The case of the workers’ compensation claim that was approved but never yielded a penny began in September 2017, with a 59-year-old temporary mailroom worker feeling back pain; ended in October 2018, with one of our associate attorneys successfully defending the temporary-staffing agency at risk of being held liable; and moved along in the interim on small but consequential decisions by the worker that changed the complexion of her established claim.

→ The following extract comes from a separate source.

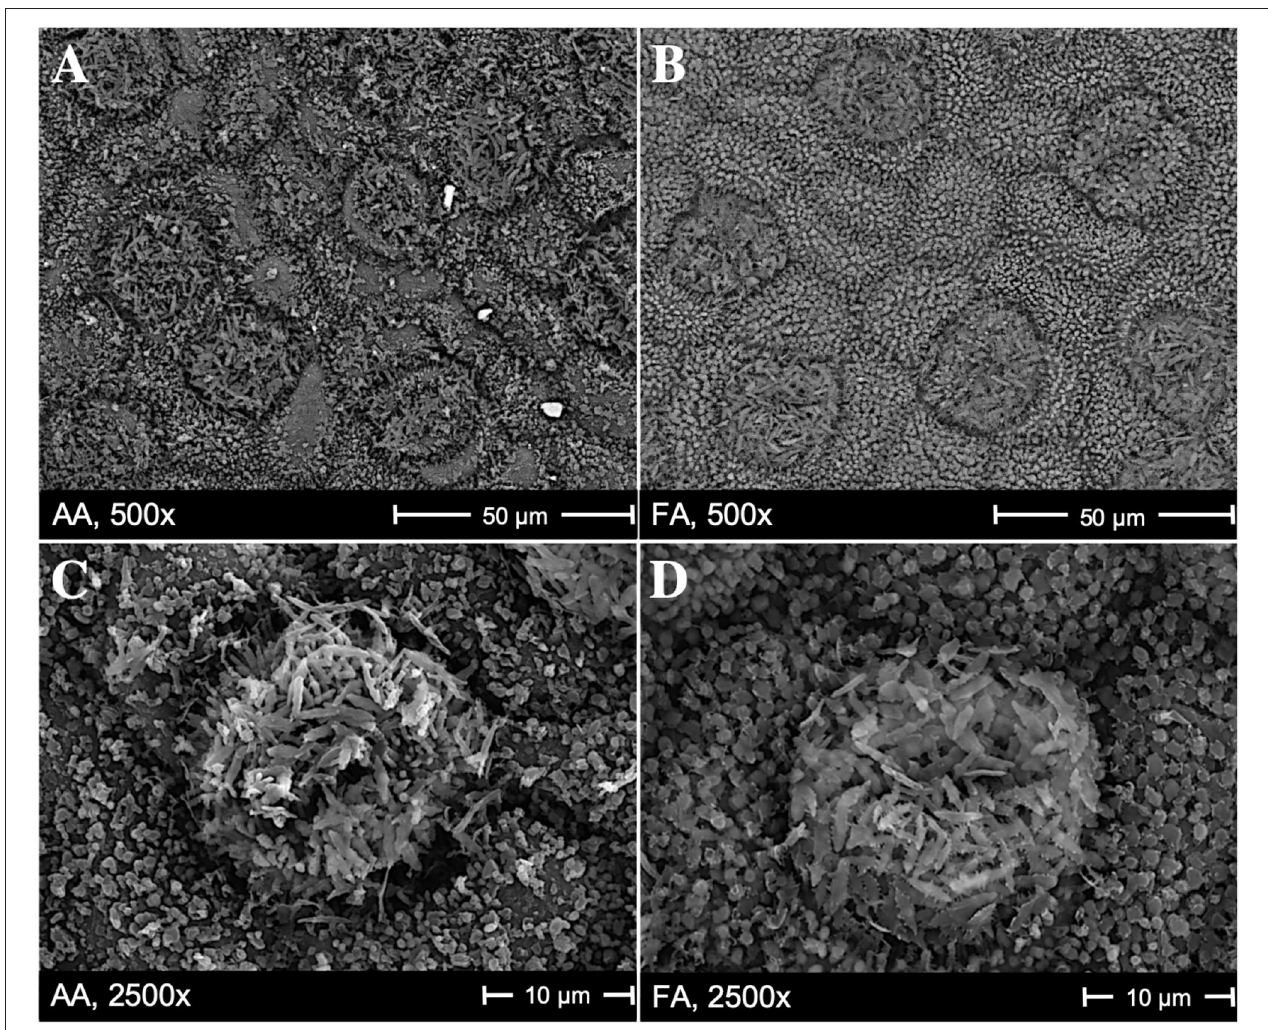
FIGURE 1 | Scanning electron microscopy images showing the stomata patterns on the abaxial surface of Cinnamomum camphora , with magnification 500x and 2,500x. (A,C) are from AA leaves (the greenhouse with ambient air) and (B,D) are from FA leaves (the greenhouse with filtered air). Flat, amorphous areas in (A,C) are probably caused by deliquescent, hygroscopic aerosols. Such an area is, e.g., in (A) above the left part of the 50 µ m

Key among these decisions was the one the woman made not to collect immediately on her claim, which sought compensation for lost earnings and medical bills, but instead to work through her injury by continuing to report for her mailroom job until it ended. When she finally sought to collect on the claim, she no longer was working in the mailroom; rather, she was unemployed and looking for a new job. Job-hunting and taking classes had effectively reattached her to the labor market, she maintained. And when she found a part-time job making less than she had made with our client, she claimed she was entitled to reduced earnings.
Tapped in early 2018 to defend the staffing agency that had placed the woman in the mailroom job and now was at risk of being found liable for upward of $16,300 because of her claim, was associate attorney Danielle O. Nelson, of our Workers’ Compensation Practice Group. Danielle counsels and represents employers, insurers, and third-party administrators in a wide variety of workers’ compensation matters and is experienced in handling hearings before the New York State Workers’ Compensation Board, having previously worked in litigation for the Special Funds Conservation Committee.
Danielle argued that the claimant wasn’t attached to the labor market and wasn’t entitled to any benefits while looking for work or any difference in earnings for making less in a new job. She proved the claimant’s doctor had not placed any restrictions on her requiring her to work only part-time.
The judge found the claimant was not entitled to reduced earnings.